Pull out every line of the listing below that contains the string "built".

+++

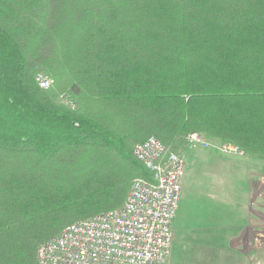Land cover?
<instances>
[{
	"label": "trees",
	"instance_id": "obj_1",
	"mask_svg": "<svg viewBox=\"0 0 264 264\" xmlns=\"http://www.w3.org/2000/svg\"><path fill=\"white\" fill-rule=\"evenodd\" d=\"M190 133L264 164V0H0V264L119 208L151 180L134 146Z\"/></svg>",
	"mask_w": 264,
	"mask_h": 264
},
{
	"label": "built area",
	"instance_id": "obj_2",
	"mask_svg": "<svg viewBox=\"0 0 264 264\" xmlns=\"http://www.w3.org/2000/svg\"><path fill=\"white\" fill-rule=\"evenodd\" d=\"M36 83L48 89L52 80L40 74ZM67 98L64 101L70 103ZM190 141L199 145L205 140L190 133L186 143ZM218 148L232 149L243 156L230 145ZM133 155L151 173V180L136 178L119 208L75 221L42 243L36 252L37 264H169L172 221L180 199L184 161L177 153H167L154 137L137 144ZM253 176L249 191L252 187L257 191L250 198L263 209L264 175ZM248 241L251 252H263L264 256V225L251 231Z\"/></svg>",
	"mask_w": 264,
	"mask_h": 264
},
{
	"label": "rangeland",
	"instance_id": "obj_3",
	"mask_svg": "<svg viewBox=\"0 0 264 264\" xmlns=\"http://www.w3.org/2000/svg\"><path fill=\"white\" fill-rule=\"evenodd\" d=\"M203 139L204 144L195 145L197 143L191 141L189 145L186 143L187 149L179 153L184 161V176L181 183L180 213L175 214L174 218L175 221L181 222V214L185 208L192 214V225L201 223L206 227L210 224L207 226L211 228V233L207 238L212 245L207 252L220 255L226 253V239L229 235L236 234L239 230L236 226L240 225L241 228L240 222L242 223L245 215L243 209L247 203L246 195L249 196L245 217L246 232L249 230L250 234L256 229L257 224L264 225V208L258 207L250 198L257 189L252 187V193L248 190L249 179L253 180V174L264 175V164L251 156L238 155L232 149L218 148L219 143L206 140L204 137ZM174 231L178 230H175L172 221V259L179 264L183 263L181 257L185 254L182 248L186 251L188 248L183 243L175 246ZM261 253L263 254L259 252L252 257L251 264L264 263V256ZM168 263L170 264V259Z\"/></svg>",
	"mask_w": 264,
	"mask_h": 264
},
{
	"label": "crops",
	"instance_id": "obj_4",
	"mask_svg": "<svg viewBox=\"0 0 264 264\" xmlns=\"http://www.w3.org/2000/svg\"><path fill=\"white\" fill-rule=\"evenodd\" d=\"M183 181V180H182ZM249 186V184H248ZM249 190V189H248ZM182 193V188H181ZM181 198V194H180ZM246 207L243 209L245 213L244 218L242 219L241 228L240 225L236 226L239 228L236 234L229 235L226 239V253H222L220 255L207 252L210 250V245L212 242H209L207 236L211 233V228L207 225L203 226L201 223L196 225H192L193 219H191L192 214L187 209L184 208L183 213L181 214V222L173 220V224L175 225V239L174 244L182 245L186 244L188 251L184 248V253L181 257V261L183 263L179 264H251L252 257H255L256 253H252L249 249V230L246 232V215H247V207L249 204V196L246 195ZM180 203V199H179ZM179 203L177 213L179 212ZM183 205L180 207V211L182 210ZM176 217V216H175ZM255 225V223H254ZM253 225V226H254ZM257 226L261 225H255ZM173 234V237H174ZM213 247V246H211ZM246 250V251H245ZM263 256V254L261 253ZM170 264H178L176 260L172 259V248L170 255Z\"/></svg>",
	"mask_w": 264,
	"mask_h": 264
},
{
	"label": "bare ground",
	"instance_id": "obj_5",
	"mask_svg": "<svg viewBox=\"0 0 264 264\" xmlns=\"http://www.w3.org/2000/svg\"><path fill=\"white\" fill-rule=\"evenodd\" d=\"M136 146V145H135ZM135 146H134V148H135ZM134 148L132 149V156L134 157V155H133V151H134ZM135 158V157H134ZM97 215H100V213L99 214H97ZM96 216V215H95Z\"/></svg>",
	"mask_w": 264,
	"mask_h": 264
}]
</instances>
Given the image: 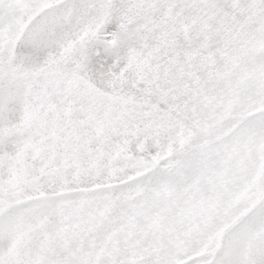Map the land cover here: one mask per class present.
Returning <instances> with one entry per match:
<instances>
[{
    "label": "snow or ice",
    "instance_id": "snow-or-ice-1",
    "mask_svg": "<svg viewBox=\"0 0 264 264\" xmlns=\"http://www.w3.org/2000/svg\"><path fill=\"white\" fill-rule=\"evenodd\" d=\"M0 264H264V0H0Z\"/></svg>",
    "mask_w": 264,
    "mask_h": 264
}]
</instances>
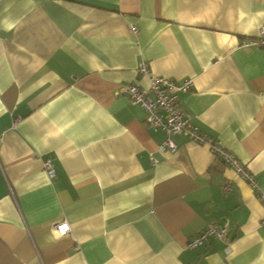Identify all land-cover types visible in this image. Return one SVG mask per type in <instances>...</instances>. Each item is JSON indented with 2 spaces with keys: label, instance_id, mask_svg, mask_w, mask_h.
<instances>
[{
  "label": "crops",
  "instance_id": "crops-1",
  "mask_svg": "<svg viewBox=\"0 0 264 264\" xmlns=\"http://www.w3.org/2000/svg\"><path fill=\"white\" fill-rule=\"evenodd\" d=\"M261 25L264 0H0V264H264ZM141 60L192 77L179 108L258 191L185 134L157 149L122 91ZM211 223L229 252L187 248Z\"/></svg>",
  "mask_w": 264,
  "mask_h": 264
},
{
  "label": "built area",
  "instance_id": "built-area-1",
  "mask_svg": "<svg viewBox=\"0 0 264 264\" xmlns=\"http://www.w3.org/2000/svg\"><path fill=\"white\" fill-rule=\"evenodd\" d=\"M131 32L138 33L135 25L130 26ZM264 46V25H261L255 36H247L240 40L239 47ZM136 71L146 79L145 86L127 82L122 85L123 93L128 99L138 104L144 111V121L146 125L161 130L163 139L157 144L160 151H174L177 147L173 138L176 134H185L191 140L209 147L211 152L224 163L233 168L251 186L258 191L257 182L253 173L239 161V159L217 139L202 131L194 125L189 116L179 108L180 94L191 90L193 79L186 77L178 80L169 79L163 76L150 73L147 63L139 61ZM154 162L155 159L151 157ZM47 174L51 177L54 170L48 162L44 164ZM259 198L264 201V195L259 193ZM260 227L264 230V218L260 221ZM54 228L59 233L69 231V224L62 220L54 224ZM226 227L211 223L201 231L192 235L186 242L187 248H196L208 237H214L227 243L225 248L228 253L230 246L227 241Z\"/></svg>",
  "mask_w": 264,
  "mask_h": 264
}]
</instances>
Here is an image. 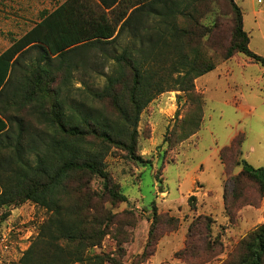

+++

• [Full output]:
	"label": "built area",
  "label": "built area",
  "instance_id": "built-area-1",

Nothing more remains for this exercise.